ASSIGNMENT 1: Copy everything in the Cherokee Town passage from "passed a law" down to "lot of trouble.", replacing "pre-empt" with "seize".
ASSIGNMENT 2: Continue the Cherokee Town passage from where it stops.

PROVIDED PASSAGE:
-*-*-

A rather humorous gun fight took place near old Cherokee Town in the early 1890’s. It seems

there was an arrest warrant out for a black named Johnson and Deputy United States Marshal E. H.

Scrivner decided to serve the warrant. To assist him, Scrivner took along an old boy by the name of

Tom Noah. Noah lived over by Cherokee Town and had had troubles with some of the black families

who lived in the area which stemmed from Chickasaw Citizens claiming land occupied by the black

families.

 

Following the Civil War, the Chickasaw Nation found itself with a larger Negro population than it

had before the war, nearly quadruple in fact. This was caused by hundreds of former slaves anxious to

get as far west of their former masters as possible. Most had limited knowledge of the geography of

the nation and were simply looking for the public domain lands they’d heard so much about. Coming to

the western part of the Chickasaw Nation they found lots of empty land, good water, and soil. As they

had been farmers for hundreds of years, this looked like paradise to them, and so they stopped, putting

up houses and plowing the land.

 

Well, the Chickasaws, not wanting their lands overrun by people they felt no responsibility for,

passed a law that said simply that no Negro could hold land in the Chickasaw Nation and that a

Chickasaw could pre-empt, or take over, any structure or farm the Chickasaw found in the Nation

which was in possession of a Negro. Needless to say this law caused a heck of a lot of trouble.

 

Anyway, Tom Noah, who was a good farmer, and a brave man, had evicted several families under

this law and had been shot at more than once.

-*-*-

ENTRIES PROVIDED:
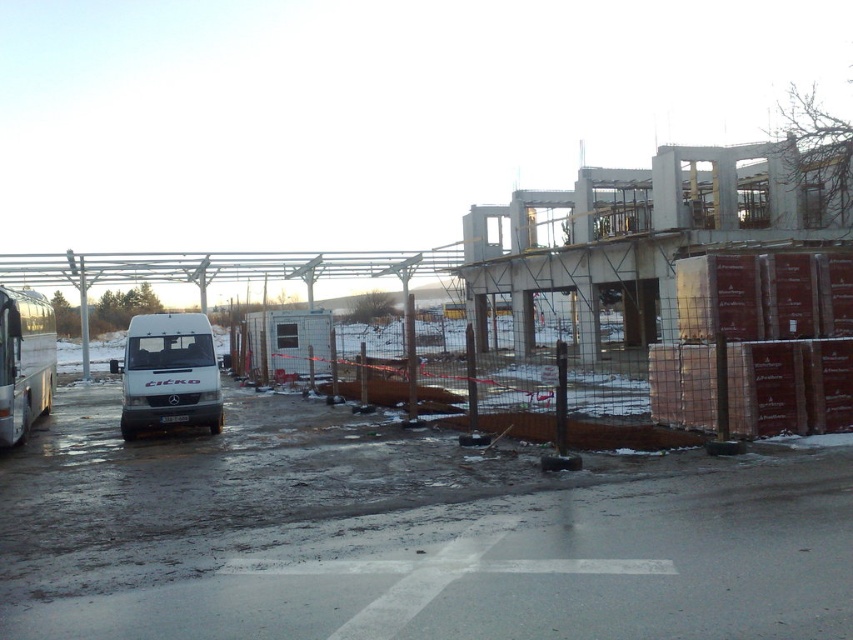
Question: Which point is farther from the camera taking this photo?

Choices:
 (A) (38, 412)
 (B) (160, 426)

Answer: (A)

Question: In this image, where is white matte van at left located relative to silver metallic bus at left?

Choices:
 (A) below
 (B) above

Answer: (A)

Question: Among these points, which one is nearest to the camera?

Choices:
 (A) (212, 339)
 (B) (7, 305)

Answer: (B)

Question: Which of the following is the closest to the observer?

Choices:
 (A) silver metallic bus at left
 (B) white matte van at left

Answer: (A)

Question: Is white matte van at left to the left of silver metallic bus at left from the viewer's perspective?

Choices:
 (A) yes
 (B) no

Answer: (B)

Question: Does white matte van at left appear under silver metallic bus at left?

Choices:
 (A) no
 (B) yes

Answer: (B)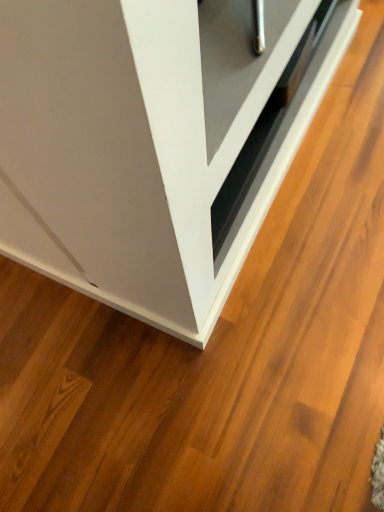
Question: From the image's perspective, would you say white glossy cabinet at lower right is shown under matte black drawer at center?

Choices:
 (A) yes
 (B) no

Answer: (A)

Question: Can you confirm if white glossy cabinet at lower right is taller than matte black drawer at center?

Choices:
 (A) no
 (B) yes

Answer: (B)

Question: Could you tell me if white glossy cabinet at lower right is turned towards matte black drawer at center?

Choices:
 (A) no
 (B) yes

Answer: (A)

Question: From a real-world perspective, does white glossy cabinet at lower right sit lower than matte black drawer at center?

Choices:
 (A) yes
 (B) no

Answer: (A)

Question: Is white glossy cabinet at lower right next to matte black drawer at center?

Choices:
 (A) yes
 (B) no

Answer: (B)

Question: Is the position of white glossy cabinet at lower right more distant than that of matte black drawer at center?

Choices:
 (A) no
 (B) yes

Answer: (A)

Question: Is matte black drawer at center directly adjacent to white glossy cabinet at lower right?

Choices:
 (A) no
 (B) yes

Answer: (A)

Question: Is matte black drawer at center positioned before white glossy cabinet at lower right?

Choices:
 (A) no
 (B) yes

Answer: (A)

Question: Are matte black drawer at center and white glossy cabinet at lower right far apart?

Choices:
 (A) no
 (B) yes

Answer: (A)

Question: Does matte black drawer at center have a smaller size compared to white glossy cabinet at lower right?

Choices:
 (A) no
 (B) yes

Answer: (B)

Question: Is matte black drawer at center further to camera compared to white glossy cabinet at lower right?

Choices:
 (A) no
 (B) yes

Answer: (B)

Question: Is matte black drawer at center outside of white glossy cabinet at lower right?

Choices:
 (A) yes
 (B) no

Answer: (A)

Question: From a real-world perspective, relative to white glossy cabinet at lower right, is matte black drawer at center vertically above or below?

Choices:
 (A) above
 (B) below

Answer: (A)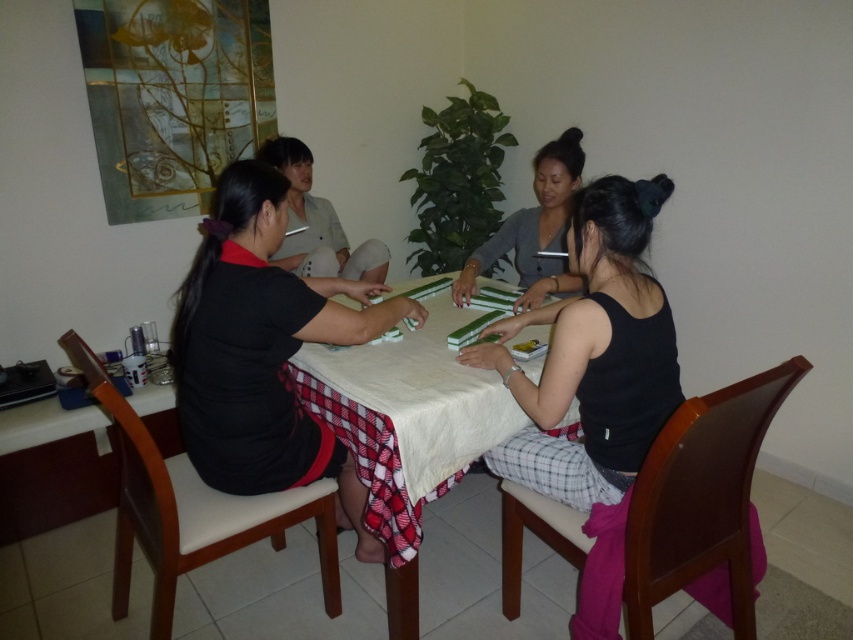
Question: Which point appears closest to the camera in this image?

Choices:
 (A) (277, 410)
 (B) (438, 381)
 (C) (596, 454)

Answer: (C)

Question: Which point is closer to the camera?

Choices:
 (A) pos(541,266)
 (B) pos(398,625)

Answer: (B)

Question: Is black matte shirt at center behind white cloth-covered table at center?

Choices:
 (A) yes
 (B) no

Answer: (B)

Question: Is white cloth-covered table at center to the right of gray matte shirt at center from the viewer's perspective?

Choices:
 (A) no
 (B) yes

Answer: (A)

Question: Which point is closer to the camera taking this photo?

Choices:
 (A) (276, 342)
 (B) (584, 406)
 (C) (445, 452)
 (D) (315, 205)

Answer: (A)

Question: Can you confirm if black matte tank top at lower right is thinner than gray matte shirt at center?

-*-*-

TASK OUTPUT 1:
passed a law that said simply that no Negro could hold land in the Chickasaw Nation and that a

Chickasaw could seize, or take over, any structure or farm the Chickasaw found in the Nation

which was in possession of a Negro. Needless to say this law caused a heck of a lot of trouble.

TASK OUTPUT 2:
E. H. Scrivner, if truth was known, was not a lawman in the same sense of the meaning as Bill

Tilghman, Heck Thomas, and some of those old boys. No, Scrivner used his commission to batter

down resistance to the will of his employer, Sam Paul, and to prey on the whiskey runners who

infested the Chickasaw Nation. Catching whiskey runners was a lucrative business for early marshals

because like the modern law concerning drugs, all property used in the manufacture and transportation

of whiskey was subject to confiscation. Unlike the modern law, which has the money derived from the

sale of such property going to the county or state law enforcement bodies, the old Federal law on

whiskey let the marshals keep the money from such sales as a bounty. And, it didn’t take the marshals

long to figure out that the money from the sale of wagons and teams could add up to some serious

pocket change in a hurry. Scrivner, from the records, seems to have been the bane of whiskey runners.

Which did not make him too popular with either the criminal element or the civilized element, for that

matter, because whiskey drinking was the major form of entertainment in the early Chickasaw Nation.

Anyway, the point is, that though not a stand up and shoot it out type of officer, Scrivner had been shot

at a few times too.

 

Johnson, the offender, Scrivner and Noah were chasing, had probably been, on occasion, one of

the parties shooting at the two men, for he was both a squatter and a whiskey runner. And, his

reaction, when the three ‘bumped’ into each other in the scrub brush of the Washita, was anything but

friendly.

 

The three men rode up on each other and were within less than 100 yards of each other when

shooting immediately broke out. The first casualties were the three horses. This meant nobody, even if

they wanted to, and all three really wanted to, was going to make a quick escape. So, they settled

down to some serious shooting, Johnson behind his fallen horse, Scrivner under a bank, while Tom

Noah hunkered behind a pitiful little ol’ chin oak.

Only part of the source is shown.